Records supplied:
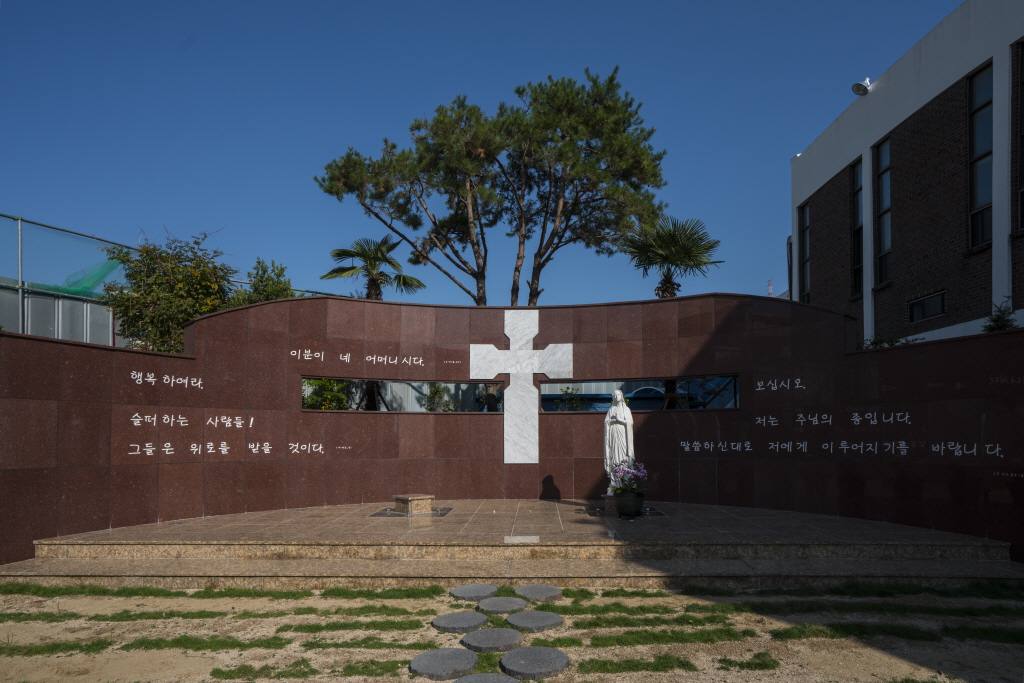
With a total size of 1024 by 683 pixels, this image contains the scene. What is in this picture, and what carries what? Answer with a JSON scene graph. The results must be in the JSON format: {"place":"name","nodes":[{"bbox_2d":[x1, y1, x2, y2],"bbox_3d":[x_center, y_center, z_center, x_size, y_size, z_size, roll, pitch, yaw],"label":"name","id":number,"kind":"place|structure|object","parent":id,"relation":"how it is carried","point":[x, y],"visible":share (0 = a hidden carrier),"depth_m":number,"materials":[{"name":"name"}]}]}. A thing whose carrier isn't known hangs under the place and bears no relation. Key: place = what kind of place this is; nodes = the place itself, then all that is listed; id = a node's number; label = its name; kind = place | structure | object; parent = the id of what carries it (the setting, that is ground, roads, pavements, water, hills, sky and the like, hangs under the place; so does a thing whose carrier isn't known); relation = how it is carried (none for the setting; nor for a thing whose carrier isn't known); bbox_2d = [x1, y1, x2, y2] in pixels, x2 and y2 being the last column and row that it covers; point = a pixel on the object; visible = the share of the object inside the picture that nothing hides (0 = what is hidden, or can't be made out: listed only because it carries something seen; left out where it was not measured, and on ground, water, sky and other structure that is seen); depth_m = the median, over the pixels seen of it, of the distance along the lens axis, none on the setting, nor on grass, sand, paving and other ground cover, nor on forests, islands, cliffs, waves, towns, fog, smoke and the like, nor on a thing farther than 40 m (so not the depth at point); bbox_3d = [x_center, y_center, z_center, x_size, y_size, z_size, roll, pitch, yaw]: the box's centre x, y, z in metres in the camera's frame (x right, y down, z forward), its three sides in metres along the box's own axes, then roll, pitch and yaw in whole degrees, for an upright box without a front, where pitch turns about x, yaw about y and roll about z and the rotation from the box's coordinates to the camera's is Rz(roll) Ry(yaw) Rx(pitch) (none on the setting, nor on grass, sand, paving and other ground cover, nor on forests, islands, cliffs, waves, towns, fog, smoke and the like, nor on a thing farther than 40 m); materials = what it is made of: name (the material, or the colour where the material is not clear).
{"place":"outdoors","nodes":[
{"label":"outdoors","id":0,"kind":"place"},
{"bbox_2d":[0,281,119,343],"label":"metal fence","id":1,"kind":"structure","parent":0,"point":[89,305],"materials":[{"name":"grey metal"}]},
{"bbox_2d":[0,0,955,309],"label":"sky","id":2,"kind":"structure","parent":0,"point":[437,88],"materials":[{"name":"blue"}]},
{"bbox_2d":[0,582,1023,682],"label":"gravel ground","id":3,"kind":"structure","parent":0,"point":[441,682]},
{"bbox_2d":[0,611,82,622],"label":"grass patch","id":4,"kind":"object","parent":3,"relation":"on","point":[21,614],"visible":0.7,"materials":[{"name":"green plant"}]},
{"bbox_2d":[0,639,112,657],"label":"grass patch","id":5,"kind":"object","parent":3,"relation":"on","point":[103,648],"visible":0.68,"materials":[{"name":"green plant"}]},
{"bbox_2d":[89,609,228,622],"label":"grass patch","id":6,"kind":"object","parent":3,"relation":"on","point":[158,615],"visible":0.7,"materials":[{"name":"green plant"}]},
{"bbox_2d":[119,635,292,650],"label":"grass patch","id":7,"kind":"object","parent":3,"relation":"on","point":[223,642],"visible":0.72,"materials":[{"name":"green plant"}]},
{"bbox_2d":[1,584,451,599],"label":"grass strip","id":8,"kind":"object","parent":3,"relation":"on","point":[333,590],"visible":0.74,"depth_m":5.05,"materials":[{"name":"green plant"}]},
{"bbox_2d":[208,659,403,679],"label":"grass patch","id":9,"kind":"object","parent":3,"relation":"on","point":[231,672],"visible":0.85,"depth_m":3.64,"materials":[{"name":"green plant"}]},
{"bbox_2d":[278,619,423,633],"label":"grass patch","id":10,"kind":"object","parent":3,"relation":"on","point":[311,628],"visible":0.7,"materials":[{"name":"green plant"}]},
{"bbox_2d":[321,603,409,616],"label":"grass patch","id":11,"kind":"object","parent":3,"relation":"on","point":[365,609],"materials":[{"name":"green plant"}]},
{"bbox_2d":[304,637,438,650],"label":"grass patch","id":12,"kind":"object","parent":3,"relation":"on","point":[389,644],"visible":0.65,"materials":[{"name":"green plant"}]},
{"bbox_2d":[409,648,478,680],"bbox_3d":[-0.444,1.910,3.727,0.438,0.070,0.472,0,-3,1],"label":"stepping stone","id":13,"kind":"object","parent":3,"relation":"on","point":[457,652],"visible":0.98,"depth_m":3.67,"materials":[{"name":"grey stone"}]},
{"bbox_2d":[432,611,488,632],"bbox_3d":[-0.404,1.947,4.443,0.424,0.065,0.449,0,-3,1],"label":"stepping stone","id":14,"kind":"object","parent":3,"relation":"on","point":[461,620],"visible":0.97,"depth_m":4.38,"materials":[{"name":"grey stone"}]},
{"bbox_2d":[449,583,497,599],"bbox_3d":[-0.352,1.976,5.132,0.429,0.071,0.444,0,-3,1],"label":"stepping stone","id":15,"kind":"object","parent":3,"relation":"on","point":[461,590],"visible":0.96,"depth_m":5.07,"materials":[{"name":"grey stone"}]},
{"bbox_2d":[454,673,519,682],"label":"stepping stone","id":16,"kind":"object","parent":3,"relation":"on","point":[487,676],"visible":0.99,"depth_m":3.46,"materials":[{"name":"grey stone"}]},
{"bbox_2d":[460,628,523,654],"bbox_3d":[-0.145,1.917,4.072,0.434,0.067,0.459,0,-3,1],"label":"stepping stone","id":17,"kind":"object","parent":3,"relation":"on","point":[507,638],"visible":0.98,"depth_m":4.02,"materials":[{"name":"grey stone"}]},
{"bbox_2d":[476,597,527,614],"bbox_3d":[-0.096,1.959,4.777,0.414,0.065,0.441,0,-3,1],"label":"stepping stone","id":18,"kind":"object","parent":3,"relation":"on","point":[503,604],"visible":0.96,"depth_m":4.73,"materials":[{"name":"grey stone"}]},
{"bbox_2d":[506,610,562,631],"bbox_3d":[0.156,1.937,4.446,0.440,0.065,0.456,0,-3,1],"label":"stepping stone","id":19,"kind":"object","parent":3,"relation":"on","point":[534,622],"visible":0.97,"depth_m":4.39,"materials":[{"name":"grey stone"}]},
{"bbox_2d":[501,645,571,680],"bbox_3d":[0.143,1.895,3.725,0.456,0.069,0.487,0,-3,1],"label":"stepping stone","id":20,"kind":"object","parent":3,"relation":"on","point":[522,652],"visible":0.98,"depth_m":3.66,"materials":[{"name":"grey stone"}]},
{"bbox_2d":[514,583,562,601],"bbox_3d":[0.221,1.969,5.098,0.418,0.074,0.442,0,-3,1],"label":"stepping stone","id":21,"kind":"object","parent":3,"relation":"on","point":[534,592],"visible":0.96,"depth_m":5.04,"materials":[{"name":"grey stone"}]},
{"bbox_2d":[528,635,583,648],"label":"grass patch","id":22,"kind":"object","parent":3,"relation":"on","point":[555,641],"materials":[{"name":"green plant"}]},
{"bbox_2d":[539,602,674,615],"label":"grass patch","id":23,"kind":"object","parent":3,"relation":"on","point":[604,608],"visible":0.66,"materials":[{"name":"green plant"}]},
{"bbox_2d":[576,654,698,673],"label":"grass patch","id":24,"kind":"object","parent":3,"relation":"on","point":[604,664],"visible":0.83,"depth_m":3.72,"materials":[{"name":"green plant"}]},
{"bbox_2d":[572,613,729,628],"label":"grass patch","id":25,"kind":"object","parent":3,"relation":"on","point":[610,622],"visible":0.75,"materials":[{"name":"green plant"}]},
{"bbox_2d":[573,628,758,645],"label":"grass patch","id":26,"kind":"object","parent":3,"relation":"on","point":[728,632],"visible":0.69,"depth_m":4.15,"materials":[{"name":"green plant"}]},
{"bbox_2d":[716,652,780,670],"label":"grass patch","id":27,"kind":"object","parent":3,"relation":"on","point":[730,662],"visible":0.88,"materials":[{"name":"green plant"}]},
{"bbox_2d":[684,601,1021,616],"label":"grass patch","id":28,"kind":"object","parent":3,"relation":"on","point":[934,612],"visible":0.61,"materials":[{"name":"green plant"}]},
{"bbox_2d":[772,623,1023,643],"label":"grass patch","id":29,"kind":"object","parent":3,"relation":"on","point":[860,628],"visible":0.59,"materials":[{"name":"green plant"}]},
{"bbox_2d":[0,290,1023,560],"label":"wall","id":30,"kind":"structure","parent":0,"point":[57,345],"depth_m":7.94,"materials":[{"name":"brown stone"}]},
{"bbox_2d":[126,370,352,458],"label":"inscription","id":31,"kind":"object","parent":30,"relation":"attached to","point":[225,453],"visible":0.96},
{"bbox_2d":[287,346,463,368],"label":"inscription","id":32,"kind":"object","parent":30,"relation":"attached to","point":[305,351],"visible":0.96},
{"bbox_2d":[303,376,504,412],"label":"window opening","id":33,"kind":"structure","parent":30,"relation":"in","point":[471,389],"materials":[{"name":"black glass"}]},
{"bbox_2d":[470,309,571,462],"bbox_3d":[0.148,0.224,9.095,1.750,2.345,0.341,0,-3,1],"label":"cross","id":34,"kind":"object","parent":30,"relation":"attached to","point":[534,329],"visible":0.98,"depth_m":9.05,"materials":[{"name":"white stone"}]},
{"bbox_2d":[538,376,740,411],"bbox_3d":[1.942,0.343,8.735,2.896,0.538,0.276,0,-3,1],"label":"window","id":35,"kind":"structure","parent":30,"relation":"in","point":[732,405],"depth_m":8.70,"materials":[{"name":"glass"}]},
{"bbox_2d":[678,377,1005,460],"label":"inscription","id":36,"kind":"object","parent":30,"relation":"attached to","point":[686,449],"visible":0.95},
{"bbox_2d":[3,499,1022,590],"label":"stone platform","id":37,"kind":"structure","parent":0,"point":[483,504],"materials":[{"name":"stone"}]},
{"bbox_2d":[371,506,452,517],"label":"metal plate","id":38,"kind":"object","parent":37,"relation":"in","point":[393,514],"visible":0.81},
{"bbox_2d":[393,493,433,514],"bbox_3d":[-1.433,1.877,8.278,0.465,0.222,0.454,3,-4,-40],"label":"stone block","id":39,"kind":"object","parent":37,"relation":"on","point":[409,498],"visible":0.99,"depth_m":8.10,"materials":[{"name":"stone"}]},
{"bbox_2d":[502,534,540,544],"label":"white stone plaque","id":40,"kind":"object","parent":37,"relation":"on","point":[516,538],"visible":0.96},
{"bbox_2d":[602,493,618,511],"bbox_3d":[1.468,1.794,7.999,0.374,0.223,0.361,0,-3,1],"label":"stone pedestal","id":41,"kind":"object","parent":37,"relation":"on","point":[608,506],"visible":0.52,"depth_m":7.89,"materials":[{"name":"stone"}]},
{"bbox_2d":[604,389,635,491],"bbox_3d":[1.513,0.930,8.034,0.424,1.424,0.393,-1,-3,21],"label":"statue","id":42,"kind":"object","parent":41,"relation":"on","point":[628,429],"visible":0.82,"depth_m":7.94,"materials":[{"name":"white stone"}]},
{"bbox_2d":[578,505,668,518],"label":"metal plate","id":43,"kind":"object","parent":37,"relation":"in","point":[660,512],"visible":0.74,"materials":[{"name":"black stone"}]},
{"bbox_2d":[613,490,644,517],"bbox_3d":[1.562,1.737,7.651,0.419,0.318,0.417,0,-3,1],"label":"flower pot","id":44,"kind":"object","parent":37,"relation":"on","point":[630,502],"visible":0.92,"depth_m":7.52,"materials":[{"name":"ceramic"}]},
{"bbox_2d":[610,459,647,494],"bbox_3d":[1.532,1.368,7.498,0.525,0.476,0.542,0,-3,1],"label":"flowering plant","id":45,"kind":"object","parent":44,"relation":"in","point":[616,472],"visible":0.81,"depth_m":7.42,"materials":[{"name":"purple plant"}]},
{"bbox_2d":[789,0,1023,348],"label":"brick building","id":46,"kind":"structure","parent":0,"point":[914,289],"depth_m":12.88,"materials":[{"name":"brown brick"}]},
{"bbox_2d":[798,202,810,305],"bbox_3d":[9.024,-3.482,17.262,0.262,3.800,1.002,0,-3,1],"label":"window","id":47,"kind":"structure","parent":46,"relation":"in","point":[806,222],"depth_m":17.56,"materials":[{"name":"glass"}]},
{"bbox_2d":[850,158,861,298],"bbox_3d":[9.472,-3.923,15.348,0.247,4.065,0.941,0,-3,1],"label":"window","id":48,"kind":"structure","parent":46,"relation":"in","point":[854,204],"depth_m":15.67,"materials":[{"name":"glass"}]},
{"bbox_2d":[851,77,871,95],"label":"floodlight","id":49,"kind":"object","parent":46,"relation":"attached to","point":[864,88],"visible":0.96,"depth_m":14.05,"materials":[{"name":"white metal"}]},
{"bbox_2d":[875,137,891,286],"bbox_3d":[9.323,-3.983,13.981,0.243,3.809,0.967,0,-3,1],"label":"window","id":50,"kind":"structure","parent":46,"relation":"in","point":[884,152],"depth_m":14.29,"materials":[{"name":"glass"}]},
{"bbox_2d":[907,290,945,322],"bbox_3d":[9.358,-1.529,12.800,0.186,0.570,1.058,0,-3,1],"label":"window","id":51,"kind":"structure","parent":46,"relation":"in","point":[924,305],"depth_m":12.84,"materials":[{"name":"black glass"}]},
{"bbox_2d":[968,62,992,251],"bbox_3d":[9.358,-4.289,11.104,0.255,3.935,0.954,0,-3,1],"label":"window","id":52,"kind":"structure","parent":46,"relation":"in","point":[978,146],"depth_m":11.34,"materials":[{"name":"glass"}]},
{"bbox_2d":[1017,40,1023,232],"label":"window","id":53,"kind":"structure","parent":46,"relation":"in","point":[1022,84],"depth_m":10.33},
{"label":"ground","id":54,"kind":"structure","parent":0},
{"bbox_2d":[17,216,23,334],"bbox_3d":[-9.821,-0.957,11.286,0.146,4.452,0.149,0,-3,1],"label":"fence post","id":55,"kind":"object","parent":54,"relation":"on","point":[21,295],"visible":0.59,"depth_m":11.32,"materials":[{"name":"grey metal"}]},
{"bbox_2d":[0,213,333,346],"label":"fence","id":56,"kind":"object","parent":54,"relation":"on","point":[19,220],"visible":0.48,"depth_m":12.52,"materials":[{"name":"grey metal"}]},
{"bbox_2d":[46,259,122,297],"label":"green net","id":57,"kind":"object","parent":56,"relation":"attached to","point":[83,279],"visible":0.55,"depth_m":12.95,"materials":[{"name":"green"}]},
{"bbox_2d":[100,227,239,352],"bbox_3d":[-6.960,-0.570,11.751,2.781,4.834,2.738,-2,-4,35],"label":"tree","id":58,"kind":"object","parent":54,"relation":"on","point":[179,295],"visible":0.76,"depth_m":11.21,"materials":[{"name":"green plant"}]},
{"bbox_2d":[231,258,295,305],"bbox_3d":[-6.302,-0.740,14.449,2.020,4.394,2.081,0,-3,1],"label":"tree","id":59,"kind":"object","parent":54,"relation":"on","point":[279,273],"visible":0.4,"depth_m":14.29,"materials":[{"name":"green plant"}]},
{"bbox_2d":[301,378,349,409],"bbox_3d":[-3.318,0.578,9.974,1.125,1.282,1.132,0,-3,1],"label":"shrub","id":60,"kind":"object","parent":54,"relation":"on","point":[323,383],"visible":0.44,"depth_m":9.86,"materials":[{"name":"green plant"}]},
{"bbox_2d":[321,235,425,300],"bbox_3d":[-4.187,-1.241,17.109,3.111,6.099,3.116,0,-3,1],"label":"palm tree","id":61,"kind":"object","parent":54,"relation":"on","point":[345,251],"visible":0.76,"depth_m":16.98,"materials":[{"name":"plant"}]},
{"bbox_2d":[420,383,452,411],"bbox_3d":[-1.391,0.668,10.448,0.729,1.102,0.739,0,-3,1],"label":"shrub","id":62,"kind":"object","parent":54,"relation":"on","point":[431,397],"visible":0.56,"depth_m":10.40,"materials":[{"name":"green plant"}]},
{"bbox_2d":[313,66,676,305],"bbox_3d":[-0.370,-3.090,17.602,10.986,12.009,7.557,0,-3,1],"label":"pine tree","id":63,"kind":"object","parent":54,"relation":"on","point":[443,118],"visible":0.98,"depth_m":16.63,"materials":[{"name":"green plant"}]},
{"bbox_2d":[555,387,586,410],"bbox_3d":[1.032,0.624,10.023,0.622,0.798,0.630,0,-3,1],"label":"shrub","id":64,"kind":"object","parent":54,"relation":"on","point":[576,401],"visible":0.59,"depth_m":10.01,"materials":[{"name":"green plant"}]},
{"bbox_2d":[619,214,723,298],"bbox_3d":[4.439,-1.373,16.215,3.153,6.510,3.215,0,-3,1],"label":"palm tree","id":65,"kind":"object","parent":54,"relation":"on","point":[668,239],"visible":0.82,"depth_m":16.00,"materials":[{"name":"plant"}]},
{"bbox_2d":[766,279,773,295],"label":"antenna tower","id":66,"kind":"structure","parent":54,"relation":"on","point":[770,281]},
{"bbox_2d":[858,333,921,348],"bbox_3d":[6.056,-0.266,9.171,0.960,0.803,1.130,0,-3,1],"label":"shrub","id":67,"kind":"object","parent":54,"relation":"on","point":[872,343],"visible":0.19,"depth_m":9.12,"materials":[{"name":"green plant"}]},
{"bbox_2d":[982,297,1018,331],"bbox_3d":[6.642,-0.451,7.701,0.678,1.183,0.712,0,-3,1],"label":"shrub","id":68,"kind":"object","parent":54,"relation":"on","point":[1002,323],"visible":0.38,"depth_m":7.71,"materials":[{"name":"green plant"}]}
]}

==

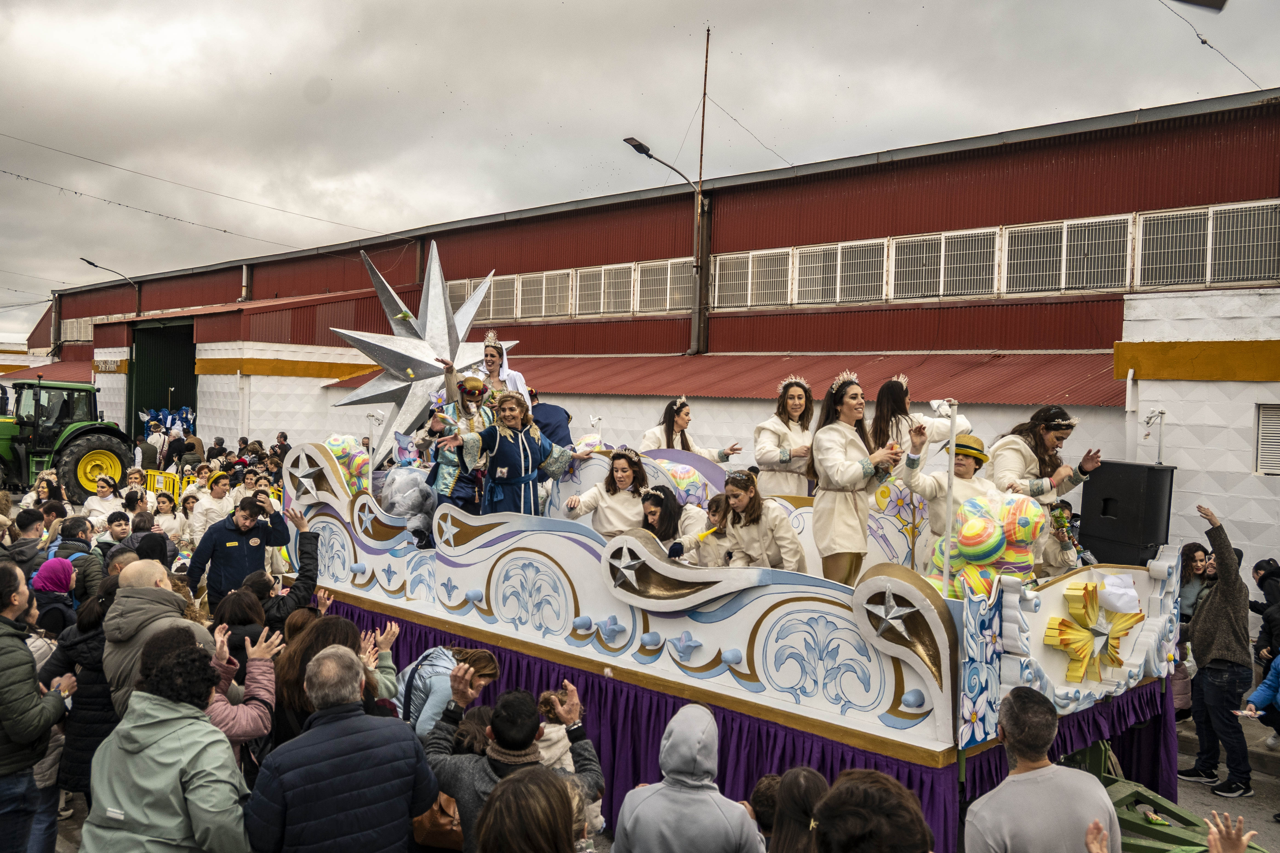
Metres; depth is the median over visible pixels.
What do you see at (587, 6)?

Work request:
Write out, from the lines above, only those from the line with "Metres; depth is" to the line with "What do you see at (587, 6)?", exactly as given, including the first and the last.

Exercise solution:
Metres; depth is the median over visible pixels.
What do you see at (587, 6)?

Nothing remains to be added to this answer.